Friday, October 11, 2019

DONALD TRUMP AND THE INTENTIONAL FALLACY

Jonathan Chait has responded to last night's Trump campaign rally with an amusing post about the president's TV obsession.
As usually happens, Trump grew bored and wandered off script....

When Trump goes off script, he usually starts talking about the one subject that compels his interest and occupies most of his waking hours: television. At this moment in the rally, Trump started riffing on a series of pillow ads he has frequently seen. “Hey folks, the greatest buyer of advertisements in the history of the world, Mike Lindell, My Pillow. I have never seen so many ads,” he began, continuing on about the pillow ads.

This was a completely typical moment in a Trump rally.... the leader of the movement is simply too bored to stay on topic, and continually changes the channel on his own speech. You can almost see the president relaxing in his Barcalounger, clicking the remote control....

It might seem like Trump is unable to focus on his text because he is bored with the presidency. The truth is slightly different. He sees the presidency as a means to the end of positive television coverage. Here is Trump describing his great election victory:
That was one of the greatest nights in the history of television … It was one of the highest rated evenings in the history of television. You add up all those networks.
One of the greatest nights in the history of television. The president of the United States thinks of his own election as a show that he watched on TV.
I'm just giving you a small taste of the post -- go read it. It's fun. But I disagree with one passage:
Trump failed as a businessman, but then succeeded playing one on television. During the Obama era, he hit upon a new market in right-wing paranoia, sensing the racial anxieties of aging white America being underserved by a Republican leadership that wanted to talk about budget deficits. He was drawn unexpectedly into the presidency as he chased this audience.
The verbs in the second sentence don't feel right to me. It might be appropriate to say that Trump, as a Fox News commentator in the Obama era, "hit upon a new market in right-wing paranoia," but I feel as if Chait is crediting Trump with marketing genius, as if Trump analyzed the Fox audience and understood precisely how he could win them over. I don't believe that. I don't believe Trump was "sensing the racial anxieties of aging white America being underserved by a Republican leadership that wanted to talk about budget deficits."

I think Trump just wanted to be on television -- anywhere, under any circumstances. He had become a Fox fan because he's an aging white racist who (like other Fox viewers) enjoys being scared by images of black criminals and swarthy brown terrorists, and because he liked Fox's reduction of all of politics to a war between pure good and pure evil. He'd always been pro-capitalist, pro-"law and order," and anti-minority; Fox gave him an all-encompassing narrative on which to hang his prejudices.

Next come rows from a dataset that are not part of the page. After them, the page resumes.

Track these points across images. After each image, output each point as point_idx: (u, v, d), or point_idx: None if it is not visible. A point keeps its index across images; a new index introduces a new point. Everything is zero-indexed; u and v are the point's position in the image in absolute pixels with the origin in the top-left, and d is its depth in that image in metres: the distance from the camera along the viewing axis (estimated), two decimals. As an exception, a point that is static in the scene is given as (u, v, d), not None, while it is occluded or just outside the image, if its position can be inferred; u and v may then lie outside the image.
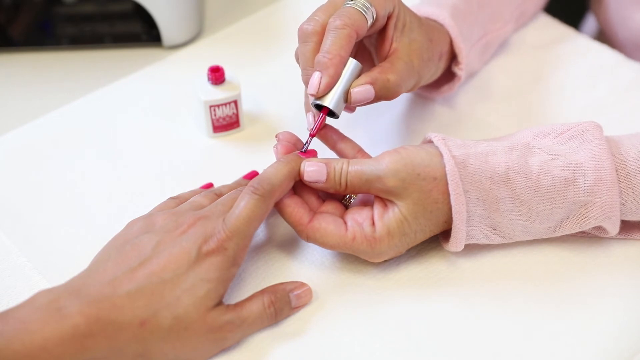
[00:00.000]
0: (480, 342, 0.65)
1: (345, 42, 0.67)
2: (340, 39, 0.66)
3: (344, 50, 0.67)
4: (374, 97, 0.69)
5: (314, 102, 0.69)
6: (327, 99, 0.68)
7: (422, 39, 0.72)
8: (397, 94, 0.70)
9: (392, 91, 0.69)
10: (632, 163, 0.67)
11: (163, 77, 0.90)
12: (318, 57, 0.67)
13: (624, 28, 1.00)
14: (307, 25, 0.69)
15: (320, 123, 0.69)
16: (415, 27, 0.72)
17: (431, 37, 0.74)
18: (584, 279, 0.70)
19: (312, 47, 0.68)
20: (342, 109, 0.69)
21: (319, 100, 0.68)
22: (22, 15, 0.94)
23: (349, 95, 0.68)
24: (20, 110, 0.86)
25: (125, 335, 0.60)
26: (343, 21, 0.67)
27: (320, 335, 0.66)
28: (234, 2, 1.00)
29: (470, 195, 0.66)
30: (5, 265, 0.71)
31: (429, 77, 0.76)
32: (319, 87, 0.67)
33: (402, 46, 0.71)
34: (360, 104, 0.69)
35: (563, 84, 0.88)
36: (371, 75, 0.69)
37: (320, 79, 0.67)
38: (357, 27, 0.67)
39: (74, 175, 0.79)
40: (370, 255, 0.67)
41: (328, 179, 0.67)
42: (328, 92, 0.68)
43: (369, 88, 0.68)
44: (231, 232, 0.63)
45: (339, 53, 0.67)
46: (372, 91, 0.68)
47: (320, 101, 0.68)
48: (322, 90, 0.67)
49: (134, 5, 0.92)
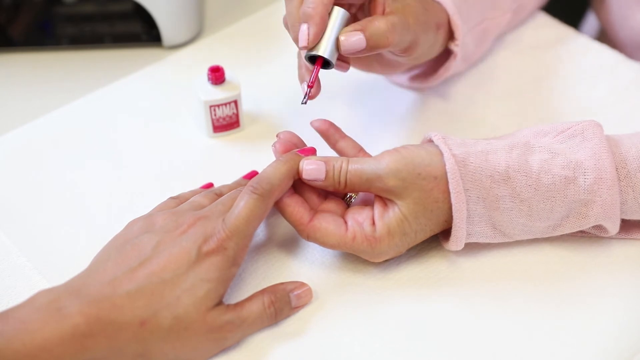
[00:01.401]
0: (480, 342, 0.65)
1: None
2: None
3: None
4: (365, 44, 0.68)
5: (307, 54, 0.68)
6: (319, 49, 0.68)
7: (416, 4, 0.72)
8: (389, 43, 0.69)
9: (384, 38, 0.68)
10: (632, 162, 0.67)
11: (163, 77, 0.90)
12: (302, 9, 0.67)
13: (625, 28, 1.00)
14: None
15: (316, 73, 0.69)
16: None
17: (426, 6, 0.73)
18: (584, 279, 0.69)
19: (297, 4, 0.68)
20: (335, 58, 0.69)
21: (312, 51, 0.68)
22: (22, 15, 0.94)
23: (339, 43, 0.68)
24: (20, 110, 0.86)
25: (125, 335, 0.60)
26: None
27: (320, 335, 0.66)
28: (234, 2, 1.00)
29: (471, 193, 0.66)
30: (5, 265, 0.71)
31: (427, 46, 0.75)
32: (309, 38, 0.67)
33: (395, 9, 0.70)
34: (352, 52, 0.68)
35: (563, 83, 0.88)
36: (361, 23, 0.68)
37: (307, 30, 0.67)
38: None
39: (74, 175, 0.79)
40: (370, 255, 0.67)
41: (327, 177, 0.67)
42: (318, 41, 0.68)
43: (359, 35, 0.67)
44: (231, 231, 0.63)
45: (322, 1, 0.66)
46: (363, 38, 0.67)
47: (313, 51, 0.68)
48: (311, 40, 0.67)
49: (134, 5, 0.92)
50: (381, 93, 0.86)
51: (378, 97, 0.86)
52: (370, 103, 0.85)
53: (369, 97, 0.86)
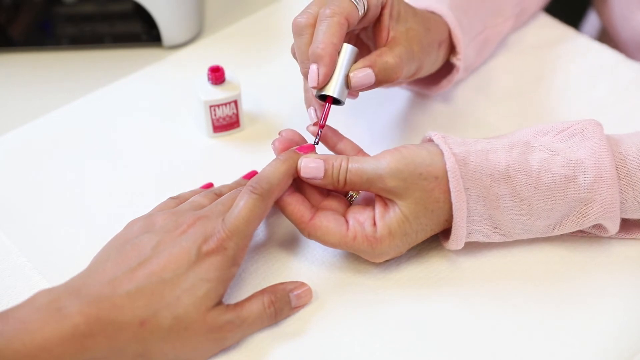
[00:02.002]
0: (480, 342, 0.65)
1: (336, 30, 0.67)
2: (330, 27, 0.67)
3: (335, 38, 0.67)
4: (374, 80, 0.69)
5: (317, 93, 0.69)
6: (329, 88, 0.68)
7: (419, 27, 0.72)
8: (397, 77, 0.70)
9: (392, 73, 0.69)
10: (632, 161, 0.67)
11: (163, 77, 0.90)
12: (311, 48, 0.67)
13: (626, 28, 1.00)
14: (300, 19, 0.69)
15: (327, 113, 0.70)
16: (410, 17, 0.72)
17: (428, 26, 0.74)
18: (584, 279, 0.69)
19: (307, 40, 0.69)
20: (345, 96, 0.69)
21: (322, 91, 0.68)
22: (22, 15, 0.94)
23: (348, 80, 0.68)
24: (20, 110, 0.86)
25: (125, 335, 0.60)
26: (332, 10, 0.67)
27: (320, 335, 0.66)
28: (234, 2, 1.00)
29: (471, 192, 0.66)
30: (5, 265, 0.71)
31: (430, 65, 0.76)
32: (319, 79, 0.67)
33: (399, 34, 0.71)
34: (361, 88, 0.69)
35: (563, 83, 0.88)
36: (369, 59, 0.69)
37: (317, 70, 0.67)
38: (347, 14, 0.67)
39: (74, 175, 0.79)
40: (371, 255, 0.67)
41: (326, 175, 0.67)
42: (328, 81, 0.68)
43: (368, 71, 0.68)
44: (231, 231, 0.63)
45: (332, 41, 0.67)
46: (372, 74, 0.68)
47: (323, 91, 0.68)
48: (321, 80, 0.67)
49: (134, 5, 0.92)
50: (381, 94, 0.86)
51: (378, 97, 0.86)
52: (370, 104, 0.85)
53: (369, 97, 0.86)
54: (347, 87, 0.69)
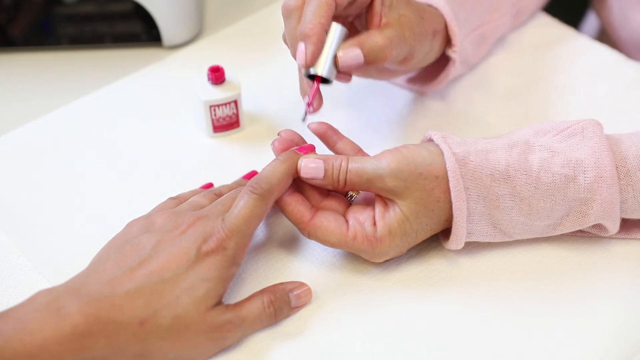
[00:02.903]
0: (480, 341, 0.65)
1: (324, 10, 0.67)
2: (318, 7, 0.67)
3: (323, 18, 0.67)
4: (363, 60, 0.68)
5: (306, 73, 0.69)
6: (317, 67, 0.68)
7: (412, 14, 0.72)
8: (386, 57, 0.69)
9: (381, 53, 0.69)
10: (632, 160, 0.67)
11: (163, 77, 0.90)
12: (299, 27, 0.67)
13: (626, 28, 1.00)
14: (289, 2, 0.69)
15: (315, 92, 0.69)
16: (403, 4, 0.72)
17: (422, 14, 0.74)
18: (584, 279, 0.69)
19: (295, 22, 0.69)
20: (334, 75, 0.69)
21: (310, 70, 0.68)
22: (22, 15, 0.94)
23: (337, 60, 0.68)
24: (20, 110, 0.86)
25: (125, 334, 0.60)
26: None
27: (320, 335, 0.66)
28: (234, 2, 1.00)
29: (471, 192, 0.66)
30: (5, 265, 0.71)
31: (424, 55, 0.75)
32: (307, 57, 0.67)
33: (391, 19, 0.70)
34: (350, 68, 0.69)
35: (563, 84, 0.88)
36: (358, 39, 0.69)
37: (305, 49, 0.67)
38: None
39: (74, 175, 0.79)
40: (371, 255, 0.67)
41: (326, 175, 0.67)
42: (317, 59, 0.68)
43: (357, 51, 0.68)
44: (230, 231, 0.63)
45: (319, 21, 0.67)
46: (361, 54, 0.68)
47: (312, 71, 0.68)
48: (309, 59, 0.67)
49: (134, 5, 0.92)
50: (380, 93, 0.86)
51: (377, 97, 0.86)
52: (369, 103, 0.85)
53: (368, 97, 0.86)
54: (335, 66, 0.69)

But mostly he just wanted to be on TV.

Trump started appearing on Fox in 2011. He wanted to run for president -- he's always wanted to run for president -- and he nearly pulled the trigger in the 2012 race. On Fox, he spent a lot of time insulting the black guy who had the job he felt he deserved, but he would also participate in typical morning-show bits, such as the time he accepted an ugly Christmas sweater as a gift from Ozzy Osbourne's daughter. He was up for just about anything, as long as he was seen.

He honed a message by 2015, cribbing it from his favorite TV channel, along with his own prejudices. I don't believe he tailored it to any audience -- Fox had done that heavy lifting for him. It worked, but let's not give Trump too much credit. He was an angry old white guy venting, and other angry old white people just so happened to agree with him and like his style.